## Fragment do przeczytania
Gdyby ten Accuphase tylko wyglądał jak kupa pieniędzy i tylko taką kupę kosztował, można by wówczas powiedzieć, że jest snobistyczny. Trochę oczywiście istotnie jest, bo naprawdę niemiłosiernie kosztuje, ale daje w zamian także coś jeszcze poza elitarnością cenową i wyglądem. Daje muzykę lepszą, dużo bliższą prawdziwej, a przy tym pozbawioną do cna wad wszelkiego rodzaju – sprawdzającą się w każdej sytuacji. Spędziłem w jego towarzystwie kilka świetnych muzycznych wieczorów i zwłaszcza ten z K1000 zapadł mi w pamięć. Mój mózg niechętnie teraz reprodukcje dźwiękowe trwale zapamiętuje, bo mimo licznych uciech jakie sprawiają dobrej jakości urządzenia rzadko coś osiąga ten poziom, że może prawdziwie fascynować. Ale tamten koncert na pewno był fascynujący i na pewno go zapamiętam.

## Podane informacje
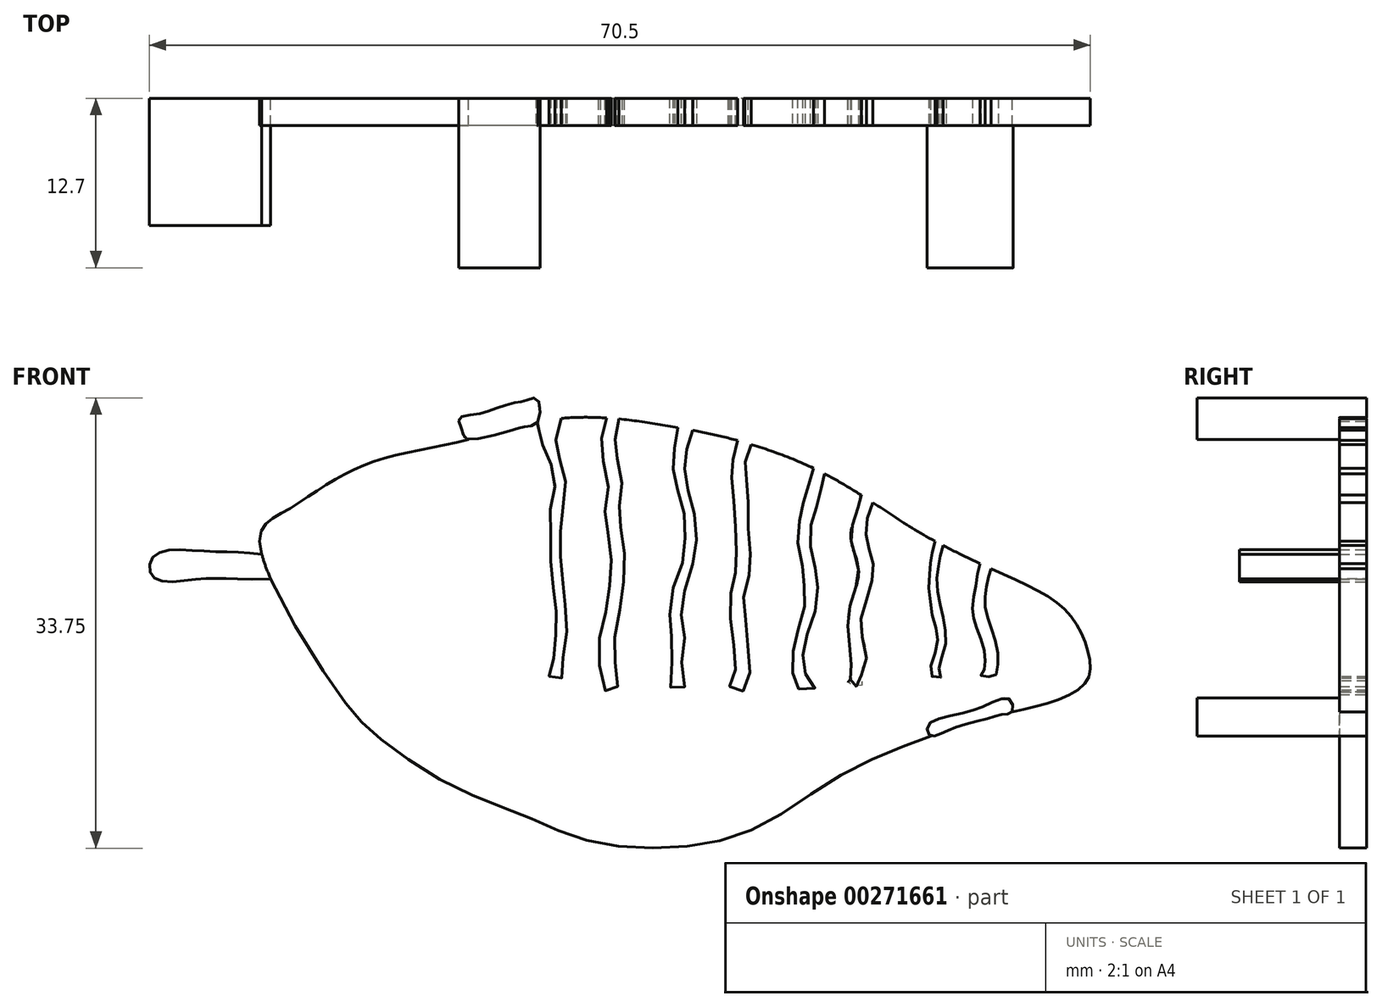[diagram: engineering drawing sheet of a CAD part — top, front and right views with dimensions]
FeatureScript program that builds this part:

## Zadania do wykonania
1) Proszę przepisać z fragmentu do przeczytania dokładnie tę część, która biegnie od słów „Gdyby ten Accuphase” do słów „pewno go zapamiętam.”.
2) Który z muzycznych wieczorów spędzonych z Accuphase szczególnie zapadł w pamięć według fragmentu do przeczytania?

## Odpowiedzi
1)
Gdyby ten Accuphase tylko wyglądał jak kupa pieniędzy i tylko taką kupę kosztował, można by wówczas powiedzieć, że jest snobistyczny. Trochę oczywiście istotnie jest, bo naprawdę niemiłosiernie kosztuje, ale daje w zamian także coś jeszcze poza elitarnością cenową i wyglądem. Daje muzykę lepszą, dużo bliższą prawdziwej, a przy tym pozbawioną do cna wad wszelkiego rodzaju – sprawdzającą się w każdej sytuacji. Spędziłem w jego towarzystwie kilka świetnych muzycznych wieczorów i zwłaszcza ten z K1000 zapadł mi w pamięć. Mój mózg niechętnie teraz reprodukcje dźwiękowe trwale zapamiętuje, bo mimo licznych uciech jakie sprawiają dobrej jakości urządzenia rzadko coś osiąga ten poziom, że może prawdziwie fascynować. Ale tamten koncert na pewno był fascynujący i na pewno go zapamiętam.

2) Wieczór z K1000.